Kenyan dryland farmers get new improved crop varieties

By Henry Neondo

The International Crop Research Institute for Semi-Arid Tropics, ICRISAT, announced yesterday the release of a number of crop varieties that would enhance farmer's yields by between 250 and 400 per cent and cut maturity time by more than half.

Two pigeon pea varieties suitable for use in Kenya's arid and semi-arid regons, constituting about 89 per cent of Kenya's land mass, and developed in conjuction wth the Kenya Agricultural Research Institute, KARI, are both draught resistant and early maturing.

ICRISAT's Regional Director for East and Southern Africa, Dr Said Slim told the press that the unveiled two early maturing varieties of pigeon peas have increased farmers yields by between 1500-2000kgs per hectare compared to the 400 kg per hectare from traditional varieties.

KARI Mbaazi number 1 matures in only three months compared to the traditional variety that takes 10 months. This variety gves farmers yileds of 1500 kg per hectare compared to 400 kg per hectare for the traditional variety.
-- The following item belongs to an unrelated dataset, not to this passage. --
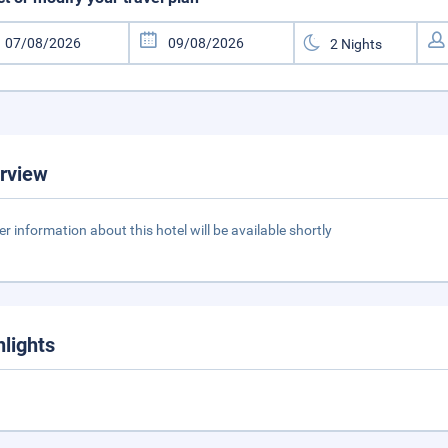
rview
er information about this hotel will be available shortly
hlights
KARI Mbaazi number 2 is a medium maturing and takes just six months. This variety gives farmers yields of up to 200 kg per hectare.

He added that the varieties developed by ICRISAT also meet the taste and look that pigeon pea consumers are very sensitive to over and above the varieties' abilites to withstand the harsh conditions in the semi-arid areas. These improved varieties are already being used by farmers in Makueni region of Eastern Province.

ICRISAT has a global research and development mandate foucsed on enhanceing the livlihoods of the poor in semi-arid areas through an integreted genetic and natural resource management systems. ICRISAT's choice of research crops however is regional or determined by unique conditions in a country.